• PAGE:
ZFS-backed NFS export with vSphere

Rick Macklem rmacklem at uoguelph.ca
Sat Jun 29 00:19:35 UTC 2013


Zoltan Nagy wrote:
> 
> 
> 
> 
> Right. As I said, increasing it to 1M increased my throughput from
> 17MB/s to 76MB/s.
> 
I vaguely recall running into problems with UFS when I made MAXBSIZE > 128Kbytes,
but it has been a while since I tried it. Even doubling it would be a significant
change in the default, with the potential for secondary effects I have no idea on.
(That's why I haven't even doubled it in head as of yet. I may get that daring
 someday, after having an email list discussion about implications of it.)

You didn't mention what client you are using? (The FreeBSD client won't do rsize/wsize
greater than MAXBSIZE either, so it will be capped at 64Kbytes.)

You can also try things like changing rsize,wsize and readahead in the client mount.
(Most clients have some variant of these mount options.)

Also, ken@ recently added NFSv3 file handle affinity support, which apparently helps
reading from ZFS, since without it some ZFS algorithm that recognized sequential
access fails and that slows things down. (ie. You could try a recent 10/current or
stable/9 on the server and see what effect that has.)

> However, the SSD can do much more random writes; any idea why I don't
> see the ZIL go over
> this value?
> (vSphere always uses sync writes).
> 
That's a question for someone else. I have never used ZFS, rick

> Thanks,
> Zoltan
> 
> 
> 
> 
> On Thu, Jun 27, 2013 at 11:58 PM, Rick Macklem < rmacklem at uoguelph.ca
> > wrote:
> 
> 
> 
> 
> Zoltan Nagy wrote:
> > Hi list,
> > 
> > I'd love to have a ZFS-backed NFS export as my VM datastore, but as
> > much as
> > I'd like to tune
> > it, the performance doesn't even get close to Solaris 11's.
> > 
> > I currently have the system set up as this:
> > 
> > pool: tank
> > state: ONLINE
> > scan: none requested
> > config:
> > 
> > NAME STATE READ WRITE CKSUM
> > tank ONLINE 0 0 0
> > mirror-0 ONLINE 0 0 0
> > da0 ONLINE 0 0 0
> > da1 ONLINE 0 0 0
> > mirror-1 ONLINE 0 0 0
> > da2 ONLINE 0 0 0
> > da3 ONLINE 0 0 0
> > logs
> > ada0p4 ONLINE 0 0 0
> > spares
> > da4 AVAIL
> > 
> > ada0 is a samsung 840pro SSD, which I'm using for system+ZIL.
> > daX is 1TB, 7200rpm seagate disks.
> > (from this test's perspective, if I use a separate ZIL device or
> > just
> > a
> > partition, doesn't matter - I get roughly the same numbers).

• PROMPT A:
Answer these about the ZFS thread:
(i) What throughput figures does Zoltan give for before and after increasing to 1M?
(ii) Who recently added NFSv3 file handle affinity support?
(iii) What is ada0, and what does Zoltan use it for?
• PROMPT B:
Repeat the ZFS thread word for word, everything from "You can also" down to "effect that has.)".
• PROMPT C:
Carry on writing the ZFS thread from the point where it stops.
The material after this comes from a separate source.

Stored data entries
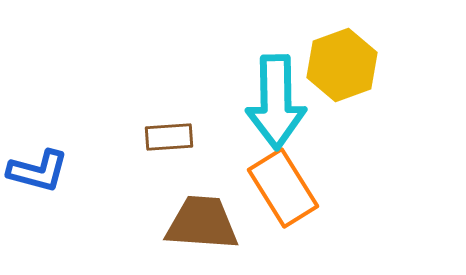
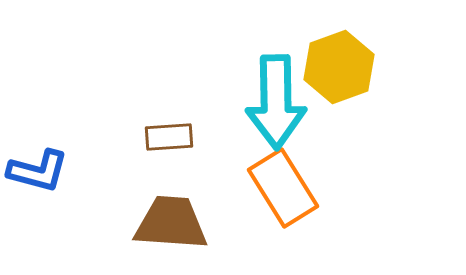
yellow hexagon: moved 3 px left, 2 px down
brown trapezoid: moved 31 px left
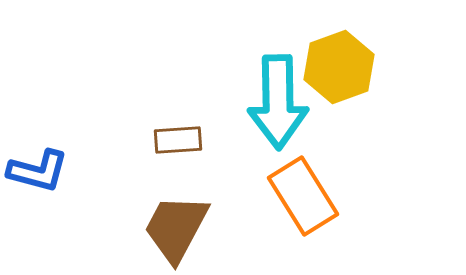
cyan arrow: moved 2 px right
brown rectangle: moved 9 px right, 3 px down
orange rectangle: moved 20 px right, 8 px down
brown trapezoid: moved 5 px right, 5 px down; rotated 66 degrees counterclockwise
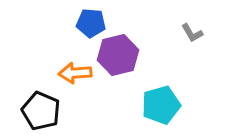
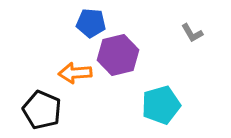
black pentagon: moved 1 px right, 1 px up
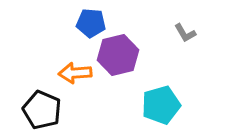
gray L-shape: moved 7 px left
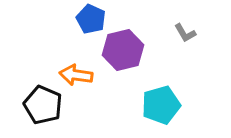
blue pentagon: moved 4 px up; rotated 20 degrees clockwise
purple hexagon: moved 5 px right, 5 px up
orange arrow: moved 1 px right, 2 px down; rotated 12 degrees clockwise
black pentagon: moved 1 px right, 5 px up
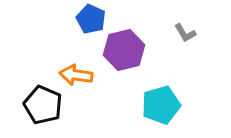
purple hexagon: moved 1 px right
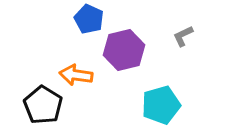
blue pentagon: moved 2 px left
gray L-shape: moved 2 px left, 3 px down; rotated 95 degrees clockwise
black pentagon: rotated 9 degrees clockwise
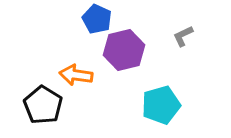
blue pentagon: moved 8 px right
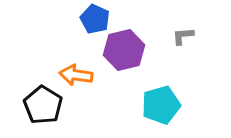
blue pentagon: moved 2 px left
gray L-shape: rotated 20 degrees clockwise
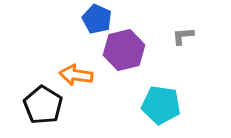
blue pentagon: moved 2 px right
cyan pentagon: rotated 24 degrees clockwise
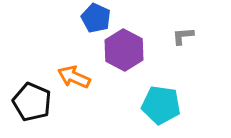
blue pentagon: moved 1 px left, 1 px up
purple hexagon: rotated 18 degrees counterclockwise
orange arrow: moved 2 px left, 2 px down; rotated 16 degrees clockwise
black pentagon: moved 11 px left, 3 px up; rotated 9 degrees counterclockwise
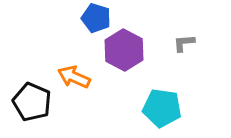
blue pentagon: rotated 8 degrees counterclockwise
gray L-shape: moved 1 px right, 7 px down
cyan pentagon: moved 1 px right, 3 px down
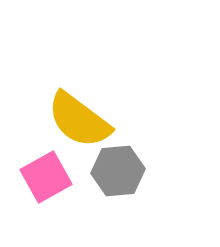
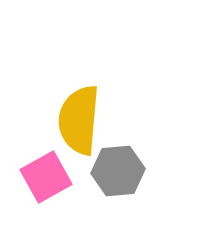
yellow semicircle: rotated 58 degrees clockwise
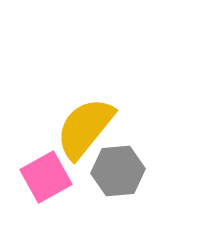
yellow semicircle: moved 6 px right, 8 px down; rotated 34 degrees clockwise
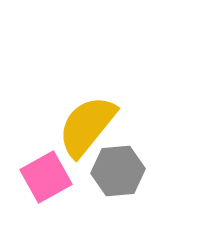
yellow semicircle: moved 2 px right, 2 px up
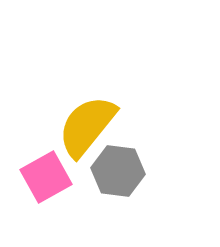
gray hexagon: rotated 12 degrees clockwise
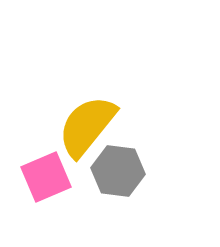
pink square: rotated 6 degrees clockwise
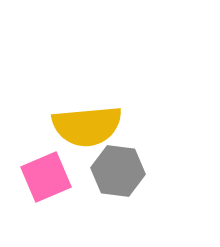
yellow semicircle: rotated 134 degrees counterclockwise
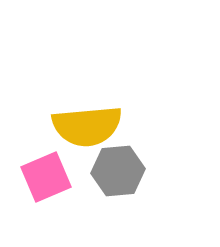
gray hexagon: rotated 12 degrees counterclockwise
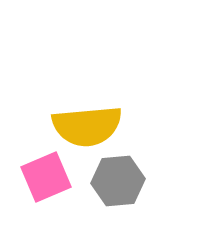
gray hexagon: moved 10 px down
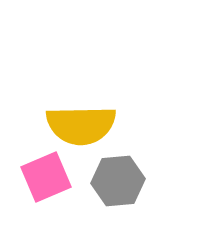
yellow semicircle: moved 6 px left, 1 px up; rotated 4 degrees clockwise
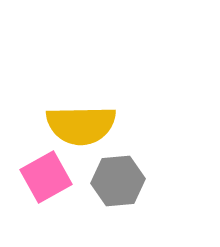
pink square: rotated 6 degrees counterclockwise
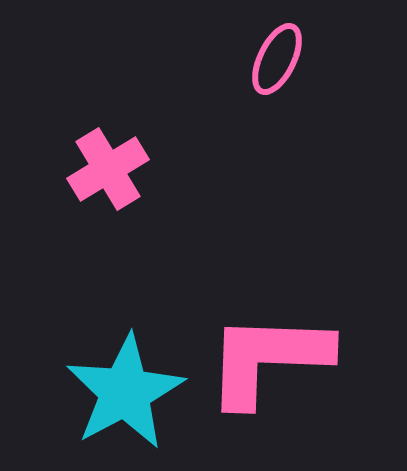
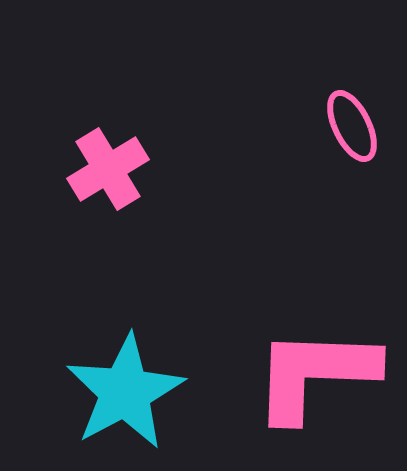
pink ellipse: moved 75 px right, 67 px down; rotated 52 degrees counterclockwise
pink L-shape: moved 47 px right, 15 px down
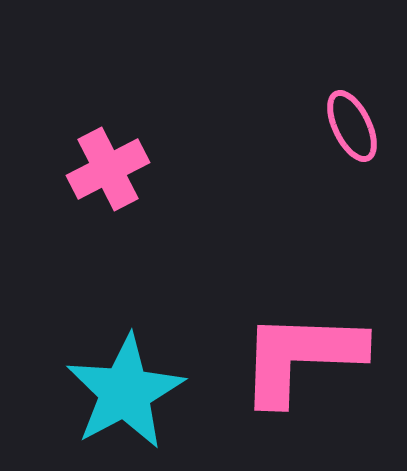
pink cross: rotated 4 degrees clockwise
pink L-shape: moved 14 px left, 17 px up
...
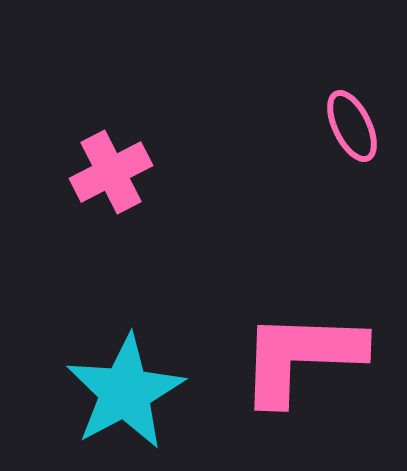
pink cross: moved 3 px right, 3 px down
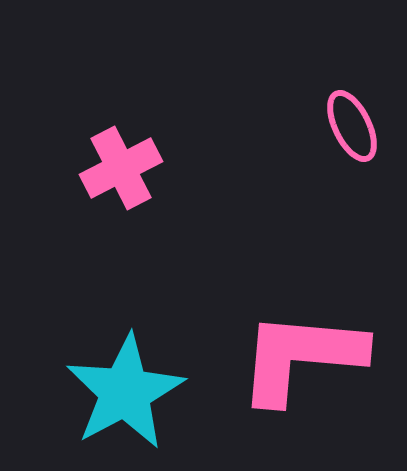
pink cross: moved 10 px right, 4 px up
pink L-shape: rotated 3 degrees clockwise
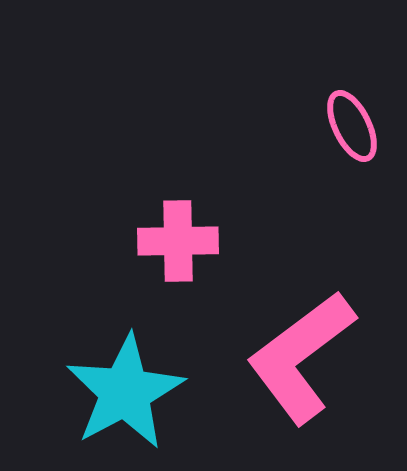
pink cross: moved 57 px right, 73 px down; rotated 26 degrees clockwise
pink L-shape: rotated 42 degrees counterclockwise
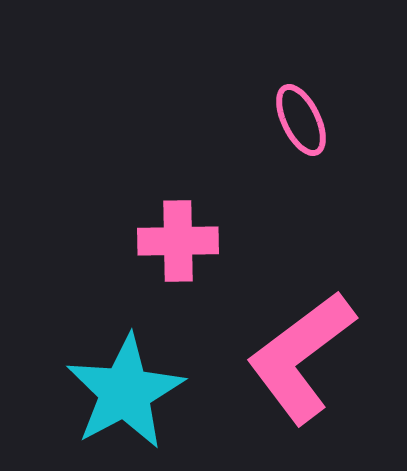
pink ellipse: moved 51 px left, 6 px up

• EXERCISE ANSWER A:
(i) From 17MB/s to 76MB/s.
(ii) ken@.
(iii) A Samsung 840pro SSD, used for system+ZIL.

• EXERCISE ANSWER B:
You can also try things like changing rsize,wsize and readahead in the client mount.
(Most clients have some variant of these mount options.)

Also, ken@ recently added NFSv3 file handle affinity support, which apparently helps
reading from ZFS, since without it some ZFS algorithm that recognized sequential
access fails and that slows things down. (ie. You could try a recent 10/current or
stable/9 on the server and see what effect that has.)

• EXERCISE ANSWER C:
> > 
> > The first thing I noticed is that the FSINFO reply from FreeBSD is
> > advertising untunable values (I did not find them documented either
> > in the
> > manpage, or as a sysctl).
> > 
> > rtmax, rtpref, wtmax, wtpref: 64k (fbsd), 1M (solaris)
> > dtpref: 64k (fbsd), 8k (solaris)
> > 
> > After manually patching the nfs code (changing NFS_MAXBSIZE to 1M
> > instead
> > of MAXBSIZE) to adversize the same read/write values (didn't touch
> > dtpref),
> > my performance went up from 17MB/s to 76MB/s.
> > 
> > Is there a reason NFS_MAXBSIZE is not tunable and/or is it so slow?
> > 
> For exporting other file system types (UFS, ...) the buffer cache is
> used and MAXBSIZE is the largest block you can use for the buffer
> cache.
> Some increase of MAXBSIZE would be nice. (I've tried 128Kb without
> observing
> difficulties and from what I've been told 128Kb is the ZFS block
> size.)
> 
> 
> 
> > Here's my iozone output (which is run on an ext4 partition created
> > on
> > a
> > linux VM which has a disk backed by the NFS exported from the
> > FreeBSD
> > box):
> > 
> > Record Size 4096 KB
> > File size set to 2097152 KB
> > Command line used: iozone -b results.xls -r 4m -s 2g -t 6 -i 0 -i
> > 1 -i 2
> > Output is in Kbytes/sec
> > Time Resolution = 0.000001 seconds.
> > Processor cache size set to 1024 Kbytes.
> > Processor cache line size set to 32 bytes.
> > File stride size set to 17 * record size.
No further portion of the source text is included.